When researchers tested the source of water, they found that in 80% of cases the water sources were also contaminated. Moreover, the poor quality remains unchanged throughout the year, suggesting contamination of the groundwater.

The samples were screened for Escherichia coli (E.coil) bacteria that can trigger diarrhoea. Its presence also indicates faecal and sewage contamination.

Water was collected from eight villages in Byramangala panchayat area of Ramnagaram district. The samples were tested for microbial contamination as well as chemical impurities.

Only 7% of household drinking water samples complied with the WHO permissible limits, said the study published in the November 10 issue of the journal 'Current Science'.

The three-member team that conducted the study comprised researchers from Trans-Disciplinary University, Bengaluru and Manipal University.

While 20% of drinking water samples at source complied with the WHO standards for E.coli (no risk category), the percentage of samples complying with the household level was only 7%, indicating further contamination of water at the household level.

Around 58% of samples were found to be under low risk and 35% were under moderate risk category for diarrhoea, based on the E.coli count.

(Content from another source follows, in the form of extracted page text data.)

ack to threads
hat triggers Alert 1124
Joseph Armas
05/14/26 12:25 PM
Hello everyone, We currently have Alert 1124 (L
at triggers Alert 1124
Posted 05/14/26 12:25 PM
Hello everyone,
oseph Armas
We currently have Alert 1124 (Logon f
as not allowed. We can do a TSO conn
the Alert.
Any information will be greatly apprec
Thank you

All of these villages are located within 5 km of Vrishabhavathi river, which is known to be contaminated with sewage and industrial wastes mainly from Bengaluru and Bidadi industrial areas.

Samples analysed

To check how the water quality varies with season, the scientists also analysed 45 drinking water samples collected from public taps from each of the eight villages in five different months between December 2014 and September 2015.

"Only 17.78% of samples at all five-time points complied with the WHO permissible limits, while 29% of the samples put people under high to very high risk for diarrhoea," the researchers reported.

Besides the E.coli, the samples were also screened for total dissolved solids, calcium, magnesium, alkalinity and hardness. The levels of all of these materials were beyond acceptable limits. The nitrate levels too were consistently high and beyond the WHO permissible levels.

"Alarming levels of microbial and chemical contamination of drinking water press
for appropriate remedial measures to reduce health threats, particularly among vulnerable population," the scientists said.